Conforme uma lenda européia, muito popular ainda hoje, datada da Idade Média,
certo dia, um cavaleiro andante, jovem impetuoso e apaixonado, viu, em um
barranco íngreme e quase inacessível, a flor azul de Miosótis. Percebeu que a
mulher de seus sonhos também a viu e ficou encantada por ela. Sem medir
conseqüências, indiferente a riscos e
sacrifícios, o guapo cavaleiro resolveu apanhá-la para oferecer como tributo à
amada. Dito e feito. Só que, no afã de realizar a façanha, não se desfez da pesada
armadura que usava, a exemplo de todos os cavaleiros andantes do seu tempo. Até
chegou a colher a pequena e delicada florzinha, mas, quando se preparava para
descer e entregá-la à sua musa, seus pés resvalaram na íngreme ribanceira e o
imprudente rapaz despencou e caiu no rio. Tentou nadar, em vão. O peso da
armadura puxava-o para o fundo. Antes de se afogar, num último esforço, com o
miosótis na mão, gritou: “Não me esqueças!”. E afundou. Desde então, a flor
simboliza o amor sincero e desesperado e é conhecida, também, pelo nome do
último apelo feito pelo imprudente apaixonado.
Essa lenda tem várias
versões, todas, porém, com idêntico desfecho. Uma delas diz que num belo dia de
Primavera, dois jovens apaixonados se encontravam à margem de um caudaloso rio.

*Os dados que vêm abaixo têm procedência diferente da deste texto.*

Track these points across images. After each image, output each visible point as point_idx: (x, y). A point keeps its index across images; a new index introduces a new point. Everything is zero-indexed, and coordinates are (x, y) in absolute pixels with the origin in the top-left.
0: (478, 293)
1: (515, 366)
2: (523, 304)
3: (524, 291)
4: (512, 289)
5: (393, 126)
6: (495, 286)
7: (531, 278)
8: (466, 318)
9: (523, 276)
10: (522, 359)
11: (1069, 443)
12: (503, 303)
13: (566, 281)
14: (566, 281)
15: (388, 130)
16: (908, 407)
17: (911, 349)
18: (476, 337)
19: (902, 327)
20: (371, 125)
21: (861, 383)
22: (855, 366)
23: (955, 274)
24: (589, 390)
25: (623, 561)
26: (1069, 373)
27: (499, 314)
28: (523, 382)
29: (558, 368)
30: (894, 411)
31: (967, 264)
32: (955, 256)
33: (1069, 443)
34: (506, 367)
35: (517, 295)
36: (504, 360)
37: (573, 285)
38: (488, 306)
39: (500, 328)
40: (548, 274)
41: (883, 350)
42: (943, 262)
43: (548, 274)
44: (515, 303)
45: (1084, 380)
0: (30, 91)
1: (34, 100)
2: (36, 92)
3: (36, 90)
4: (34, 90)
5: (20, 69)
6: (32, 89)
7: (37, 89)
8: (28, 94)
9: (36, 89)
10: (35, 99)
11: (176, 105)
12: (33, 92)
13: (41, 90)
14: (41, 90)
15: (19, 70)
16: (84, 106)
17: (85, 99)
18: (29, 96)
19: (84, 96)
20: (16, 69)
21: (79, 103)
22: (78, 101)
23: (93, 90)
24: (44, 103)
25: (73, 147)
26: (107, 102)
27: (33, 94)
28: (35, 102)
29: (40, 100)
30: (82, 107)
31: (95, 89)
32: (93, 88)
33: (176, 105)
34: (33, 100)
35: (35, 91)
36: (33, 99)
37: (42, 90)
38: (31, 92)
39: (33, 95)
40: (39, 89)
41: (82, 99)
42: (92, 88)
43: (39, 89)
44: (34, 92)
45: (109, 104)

Suas águas eram turbulentas e nelas a
moça avistou um ramo de miosótis flutuando. Ficou maravilhada pela beleza da
flor. Seu amado, no afã de agradá-la, mergulhou para apanhar o ramo e
oferecê-lo à mulher dos seus sonhos. Todavia, quando tentou voltar para a
margem, foi arrastado pela forte correnteza. Pouco antes de desaparecer no
fundo do rio, o tresloucado rapaz gritou para a amada: "Não me esqueça, me
ame para sempre!". A partir desse dia, a flor miosótis passou a crescer
apenas nas margens planas dos rios, para que mais ninguém tivesse que morrer
por sua causa. Se preciso, porém, muitos e muitos estão dispostos a fazê-lo em
nome do amor, porquanto, ao contrário do que ser propala, o romantismo (ainda?)
não morreu. Quão estranhos que nós somos!!!!